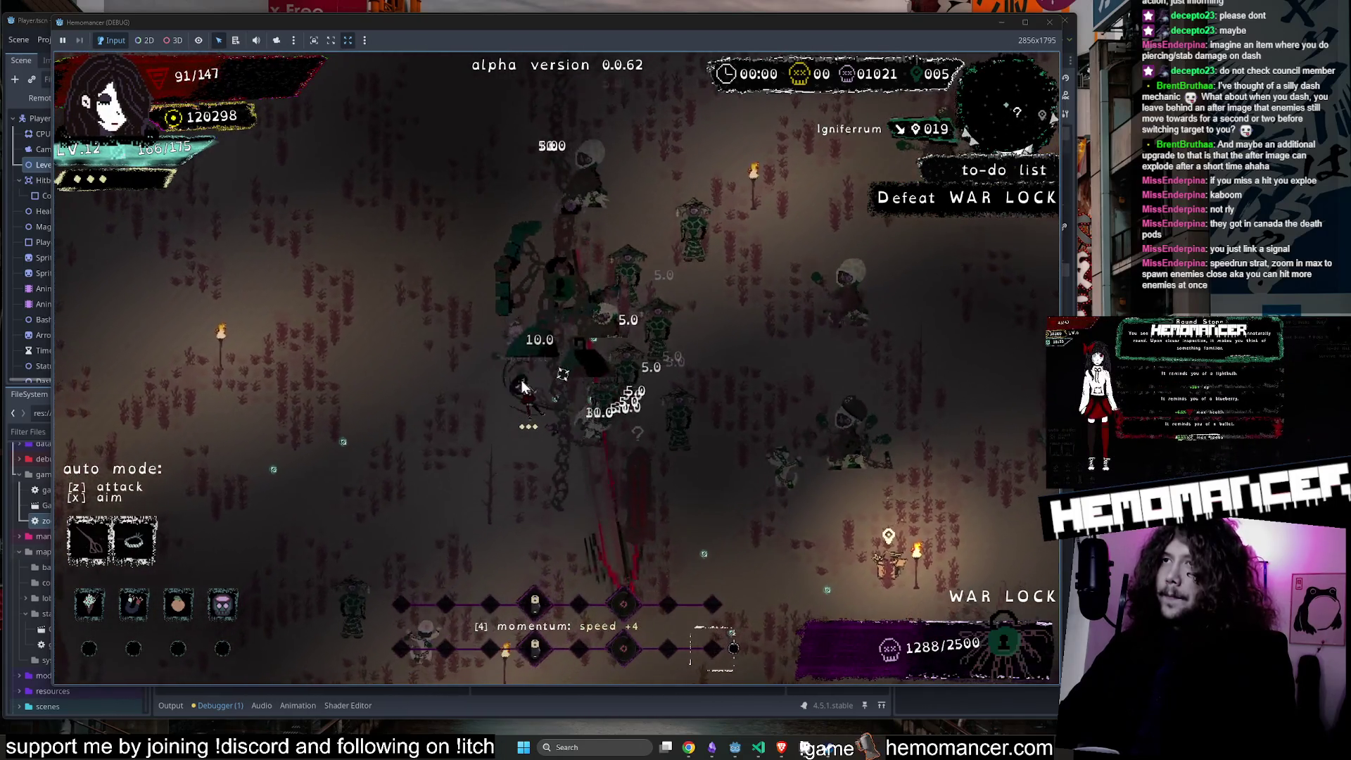
{"action": "key", "text": "d"}
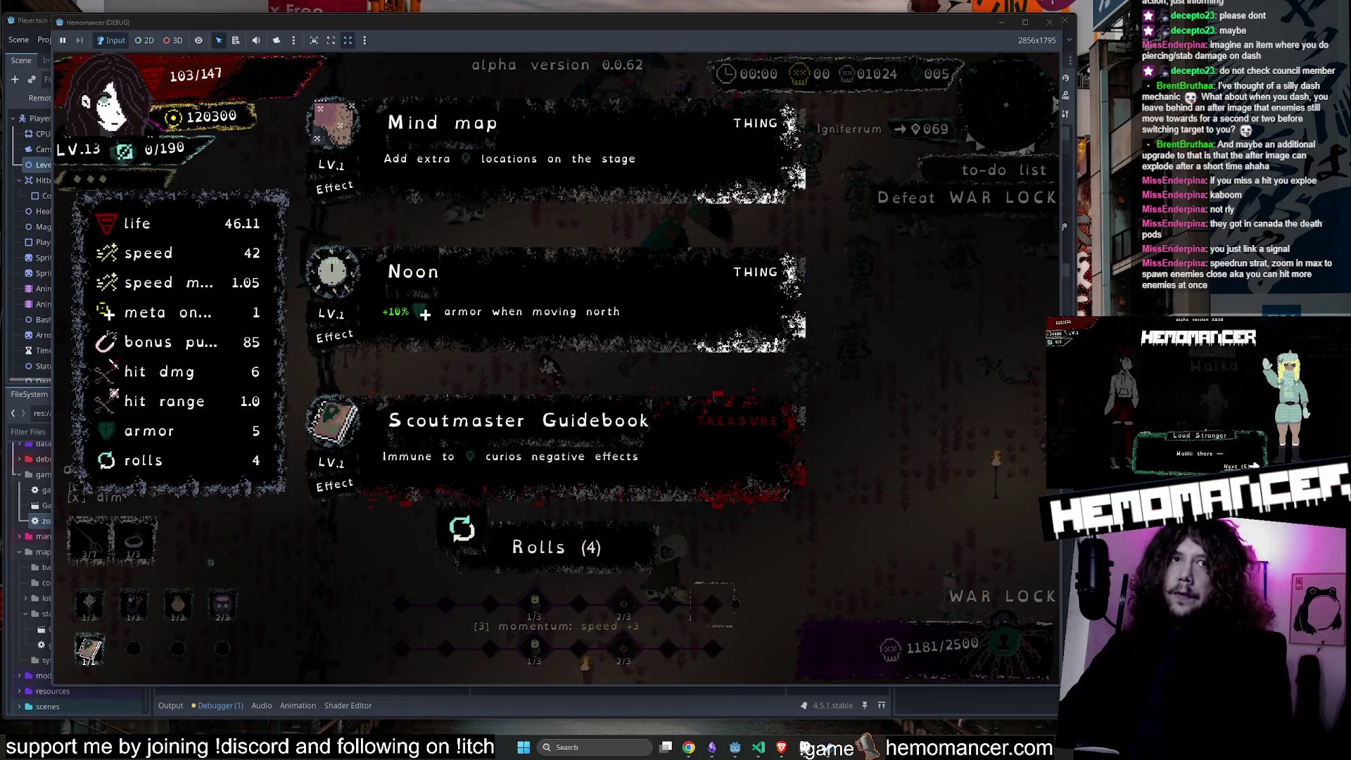
{"action": "left_click", "coordinate": [559, 550]}
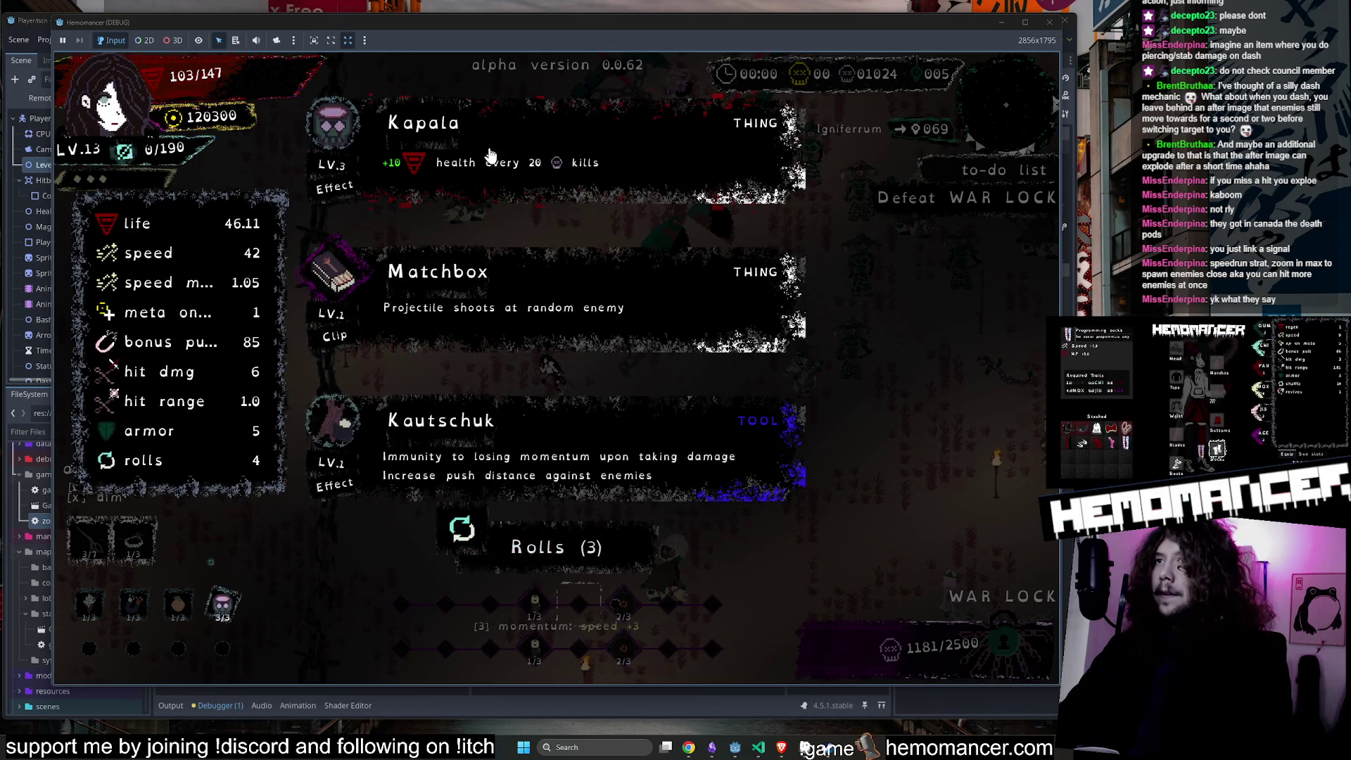
{"action": "left_click", "coordinate": [488, 154]}
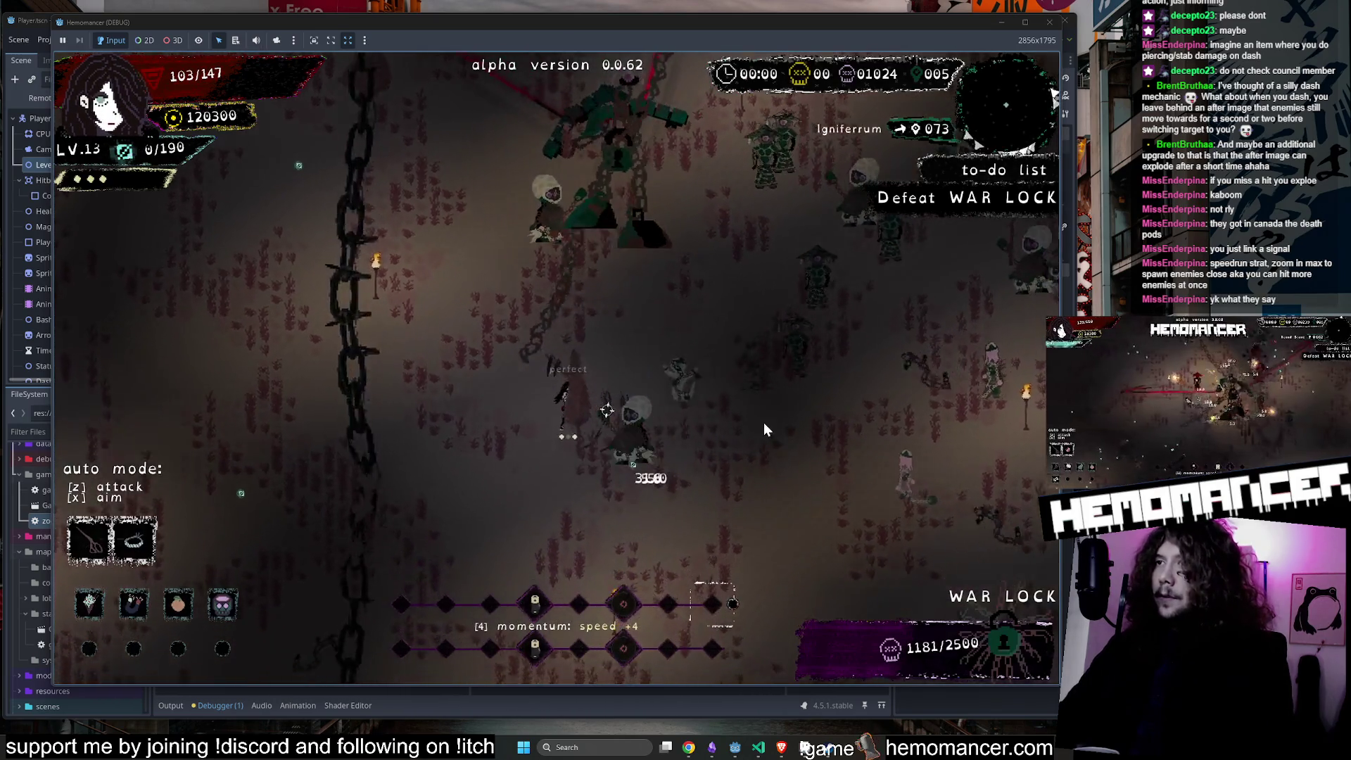
Weave around the War Lock, hitting it and dashing away from its attacks.
{"action": "key", "text": "s+d"}
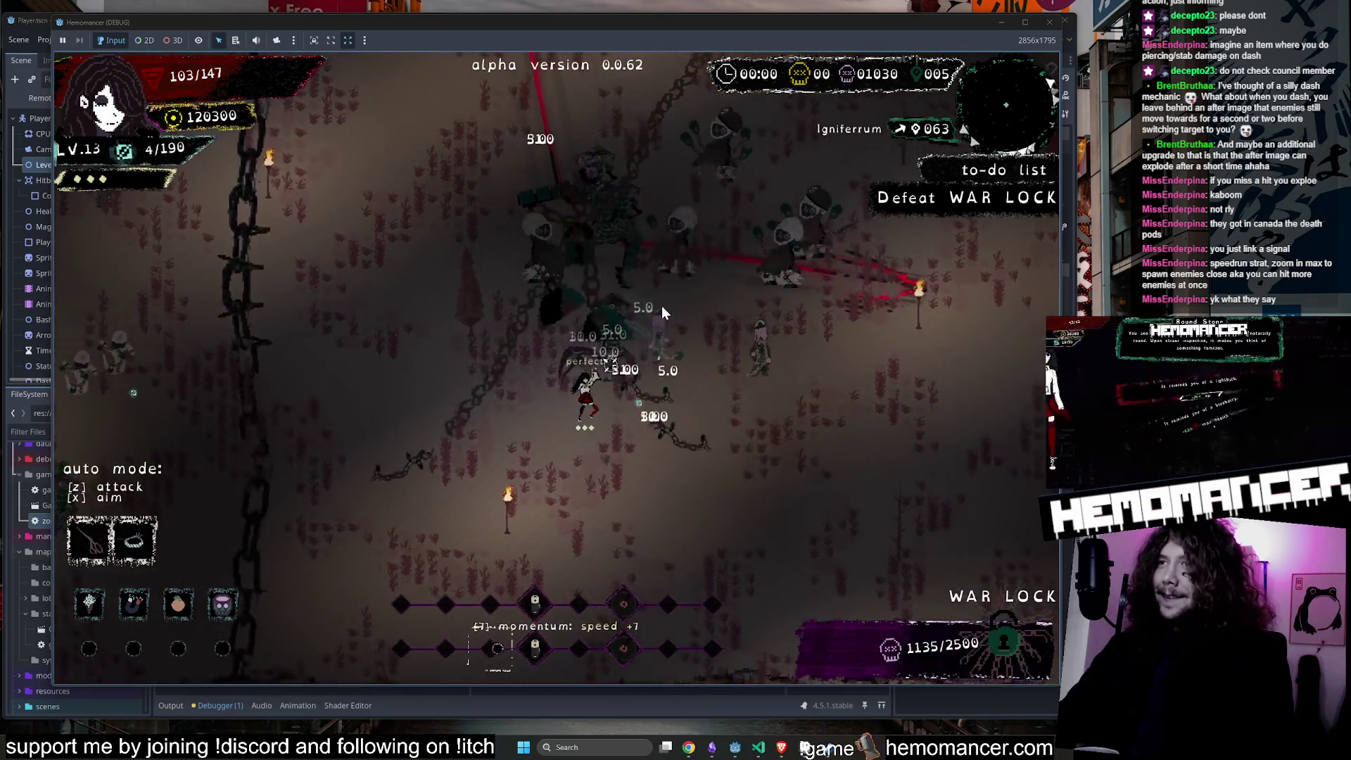
{"action": "key", "text": "d"}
-------------------------
YOUR INSTRUCTIONS:
Return each line of the listing that holds the word "action".

TASK RESPONSE:
{"action": "key", "text": "d"}
{"action": "left_click", "coordinate": [559, 550]}
{"action": "left_click", "coordinate": [488, 154]}
{"action": "key", "text": "s+d"}
{"action": "key", "text": "d"}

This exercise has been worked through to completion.